Baltimore Space Telescope Institute's Marc Postman told US News
"This [magnification galaxy] does what no man made telescope can do. Without the magnification, it would require a Herculean effort to observe this galaxy."
The newly found galaxy, which lies 13.3 billion light years away from earth, has been named MACS0647-JD. It is considered to be a very young galaxy, created approximately 420 million years after the big bang. According to NASA,
it is also a very small galaxy, measuring only a fraction of the size of the Milky Way.
A NASA press release
"Based on observations of somewhat closer galaxies, astronomers estimate that a typical galaxy of a similar age should be about 2,000 light-years wide. For comparison, the Large Magellanic Cloud, a dwarf galaxy companion to the Milky Way, is 14,000 light-years wide. Our Milky Way is 150,000 light-years across."
The CLASH (Cluster Lensing And Supernova Survey with Hubble) team, which is the team that discovered the distant galaxy, identified several images of eight galaxies lensed by the galaxy cluster.
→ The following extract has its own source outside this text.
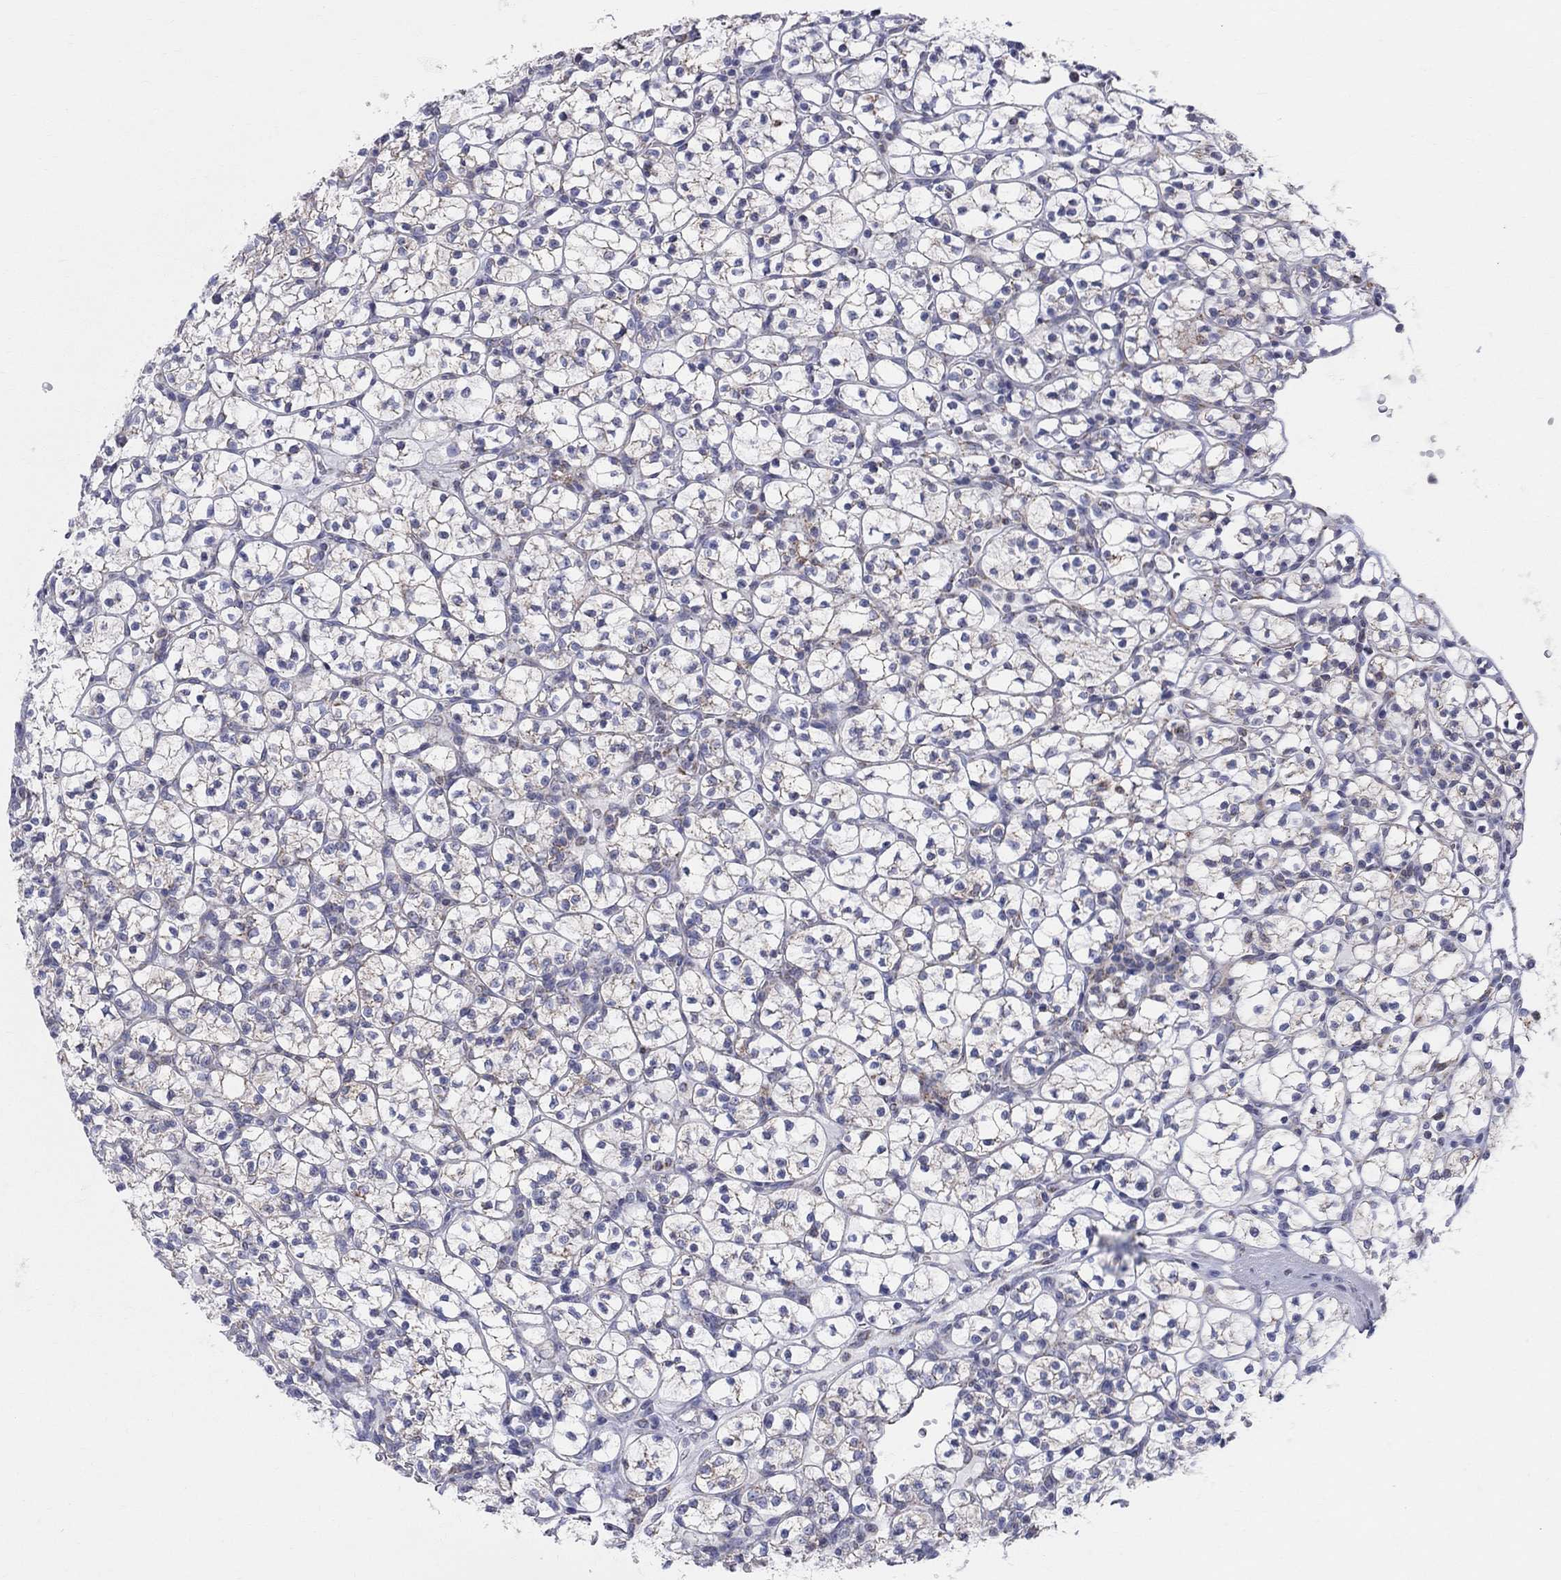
{"staining": {"intensity": "moderate", "quantity": "<25%", "location": "cytoplasmic/membranous"}, "tissue": "renal cancer", "cell_type": "Tumor cells", "image_type": "cancer", "snomed": [{"axis": "morphology", "description": "Adenocarcinoma, NOS"}, {"axis": "topography", "description": "Kidney"}], "caption": "Renal adenocarcinoma stained with a protein marker shows moderate staining in tumor cells.", "gene": "KISS1R", "patient": {"sex": "female", "age": 89}}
Using those positions, the team produced a map of the cluster's mass. The cluster is believed to be primarily made up of dark matter
. The CLASH team's analysis was able to produce three lensed images of MACS0647-JD.
Dan Coe, who is also with the Baltimore Space Telescope Institute, said:
"It's like a big puzzle. We have to arrange the mass in the cluster so that it deflects the light of each galaxy to the positions observed."